From ZDNet: iPhone malware KeyRaider stole thousands of Apple logins "Researchers at Weiptech and Palo Alto Networks said in a blog post Sunday they had discovered a database of thousands of Apple account accounts, which had been stolen by malware distributed through repositories used by popular jailbreak tool Cydia. The malware, dubbed KeyRaider, intercepts iTunes traffic on the device, stealing usernames, passwords, and unique device identifiers, which are then uploaded to the malware owner's server. More than 225,000 users from 18 countries are thought to be affected by the malware."
From ZDNet: Microsoft's Project Sonar: Malware detonation as a service "Microsoft looks to be gearing up to deliver a new distributed security service running on Azure that will help isolate and destroy malware. Codenamed "Project Sonar," the service "dynamically analyzes millions of potential exploit & malware samples in VMs (virtual machines) and collects terabytes of data during that analysis every day," according to a recent Cloud and Enterprise Group job posting describing the service."

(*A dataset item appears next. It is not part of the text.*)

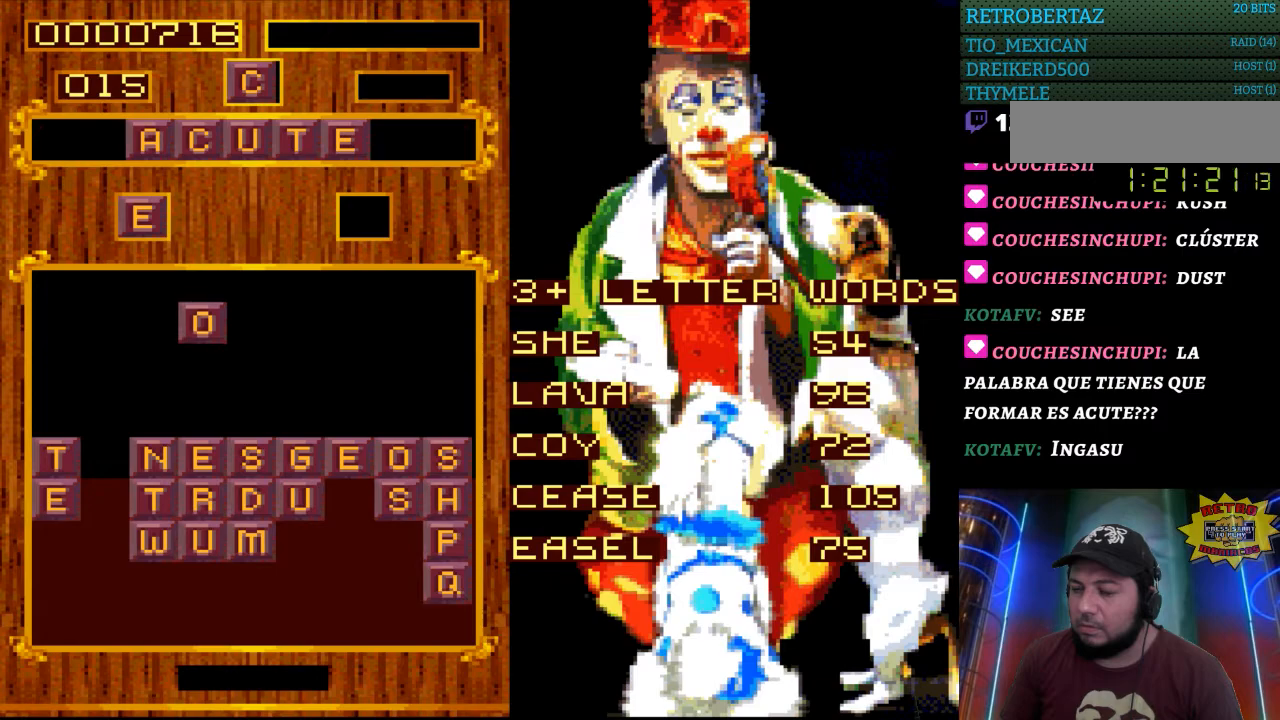
{"buttons": [], "events": [[217, "DPAD_LEFT", "down"], [367, "DPAD_LEFT", "up"]]}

From IT World: Despite reports of hacking, baby monitors remain woefully insecure "Disturbing reports in recent years of hackers hijacking baby monitors and screaming at children have creeped out parents, but these incidents apparently haven't spooked makers of these devices. A security analysis of nine baby monitors from different manufacturers revealed serious vulnerabilities and design flaws that could allow hackers to hijack their video feeds or take full control of the devices. The tests were performed by researchers from security firm Rapid7 during the first half of this year and the results were released Tuesday in a white paper."
From PC World: Microsoft will release its hackathon help tool to the world "Microsoft is planning to bring its internal tool for running hackathons to the public next year, starting by allowing a few select colleges to test drive it at their own events. It's part of a plan by the company's Garage division to help other organizations get better at handling the administrative side of organizing marathon hack sessions like the three-day-long bonanza Microsoft held in July as part of its Oneweek employee team-building session. Known inside Microsoft as the "Hackathon interactive project site," it was built to help 13,000 employees and interns work on 1,700 projects during the Oneweek hackathon."